Selection:
I started as an apprentice software engineer in February 2020. I was 18. By October 2023, I was a Senior Platform Engineer at a FTSE 100 company. I was 21. Three and a half years.

This isn't a humble brag. I'm not here to tell you I'm exceptionally talented or that I figured out some secret. I'm here to talk about the gaps nobody warns you about, how I actually closed them, and the difference between having a senior title and actually providing senior value.

Because those are two very different things.

What even is platform engineering?

I should probably explain what I do, because "platform engineer" isn't as self-explanatory as "frontend developer" or "data scientist."

Platform engineering is a specialised area of software engineering focused on developer enablement, experience, and infrastructure. We build the tools, systems, and abstractions that let other engineers ship faster. Internal developer platforms. CI/CD pipelines. Infrastructure as code. Observability. The stuff that makes the difference between a developer waiting 45 minutes for a build versus 5 minutes.

Unfortunately, it's also compliance and security. ISO 27001. SOC 2. HIPAA if you're unlucky. Making sure the infrastructure is secure, auditable, and meets whatever standards your enterprise customers require. It's not the glamorous part of the job, but it's the part that lets you sell to big companies. Someone has to care about it.

Dataset content:
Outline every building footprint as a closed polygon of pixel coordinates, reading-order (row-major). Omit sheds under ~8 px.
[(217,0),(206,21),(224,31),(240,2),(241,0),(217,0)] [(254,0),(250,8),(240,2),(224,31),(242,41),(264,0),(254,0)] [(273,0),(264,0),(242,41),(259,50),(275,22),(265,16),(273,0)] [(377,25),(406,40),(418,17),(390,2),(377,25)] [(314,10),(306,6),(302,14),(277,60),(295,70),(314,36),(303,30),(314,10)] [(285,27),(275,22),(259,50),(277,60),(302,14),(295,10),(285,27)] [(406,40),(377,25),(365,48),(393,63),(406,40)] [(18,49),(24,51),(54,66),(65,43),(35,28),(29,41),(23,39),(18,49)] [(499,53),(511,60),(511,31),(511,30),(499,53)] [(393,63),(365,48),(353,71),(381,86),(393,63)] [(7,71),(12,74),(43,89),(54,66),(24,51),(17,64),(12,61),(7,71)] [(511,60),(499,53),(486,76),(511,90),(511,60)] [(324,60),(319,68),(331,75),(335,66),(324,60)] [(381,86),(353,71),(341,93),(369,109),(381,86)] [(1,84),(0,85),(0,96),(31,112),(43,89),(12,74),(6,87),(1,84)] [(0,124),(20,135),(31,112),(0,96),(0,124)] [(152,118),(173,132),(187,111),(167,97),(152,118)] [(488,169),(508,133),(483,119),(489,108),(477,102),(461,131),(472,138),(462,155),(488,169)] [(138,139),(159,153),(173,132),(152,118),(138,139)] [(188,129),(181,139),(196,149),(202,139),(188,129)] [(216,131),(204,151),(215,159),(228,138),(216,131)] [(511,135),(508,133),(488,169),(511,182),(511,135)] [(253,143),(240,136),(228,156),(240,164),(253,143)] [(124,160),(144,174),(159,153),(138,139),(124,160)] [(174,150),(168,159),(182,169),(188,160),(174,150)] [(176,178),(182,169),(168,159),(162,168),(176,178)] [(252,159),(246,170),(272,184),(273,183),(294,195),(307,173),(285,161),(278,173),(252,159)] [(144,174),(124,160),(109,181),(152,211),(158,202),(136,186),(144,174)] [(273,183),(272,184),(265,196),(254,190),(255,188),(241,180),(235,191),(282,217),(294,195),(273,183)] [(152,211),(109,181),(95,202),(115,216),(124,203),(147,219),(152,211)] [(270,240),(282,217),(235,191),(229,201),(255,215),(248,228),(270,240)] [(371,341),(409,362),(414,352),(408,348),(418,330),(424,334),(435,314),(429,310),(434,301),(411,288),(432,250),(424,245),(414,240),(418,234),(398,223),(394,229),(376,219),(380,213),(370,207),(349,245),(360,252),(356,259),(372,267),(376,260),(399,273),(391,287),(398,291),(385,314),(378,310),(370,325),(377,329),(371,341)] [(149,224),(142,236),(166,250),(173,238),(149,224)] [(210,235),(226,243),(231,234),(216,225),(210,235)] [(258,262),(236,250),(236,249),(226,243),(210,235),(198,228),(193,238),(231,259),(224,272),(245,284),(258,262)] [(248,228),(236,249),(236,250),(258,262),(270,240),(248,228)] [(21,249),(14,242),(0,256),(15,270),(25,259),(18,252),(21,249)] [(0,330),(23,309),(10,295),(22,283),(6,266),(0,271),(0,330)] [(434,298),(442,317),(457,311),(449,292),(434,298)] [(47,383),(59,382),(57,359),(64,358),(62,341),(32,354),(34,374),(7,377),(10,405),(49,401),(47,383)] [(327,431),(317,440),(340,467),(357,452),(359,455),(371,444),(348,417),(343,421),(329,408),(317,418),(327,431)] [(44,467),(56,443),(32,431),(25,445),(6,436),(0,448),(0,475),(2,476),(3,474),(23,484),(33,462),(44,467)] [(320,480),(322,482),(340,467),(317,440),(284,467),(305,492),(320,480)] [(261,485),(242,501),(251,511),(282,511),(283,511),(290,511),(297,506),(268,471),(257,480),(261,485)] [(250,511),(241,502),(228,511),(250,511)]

Task instructions:
**a.** In the platform engineering passage, why does the writer consider compliance and security work worth doing even though it is unglamorous? Answer in one to three sentences.
**b.** Answer these questions from the platform engineering passage, one per line:
(i) How old was the writer when starting as an apprentice software engineer?
(ii) What role did the writer hold by October 2023?
(iii) What two build times does the passage compare?
**c.** For each statement, say whether it agrees with the platform engineering passage, answering yes or no and quoting the deciding words:
(i) The writer began as an apprentice software engineer in February 2020.
(ii) The writer calls compliance the glamorous part of the job.
(iii) The writer claims to have figured out a secret.

Responses per task:
**a.** Compliance and security work keeps the infrastructure secure, auditable, and in line with the standards enterprise customers require. That is what lets a company sell to big companies, so someone has to care about it.

**b.**
(i) 18.
(ii) Senior Platform Engineer at a FTSE 100 company.
(iii) 45 minutes versus 5 minutes.

**c.**
(i) Yes: "I started as an apprentice software engineer in February 2020."
(ii) No: "It's not the glamorous part of the job"
(iii) No: "I'm not here to tell you I'm exceptionally talented or that I figured out some secret."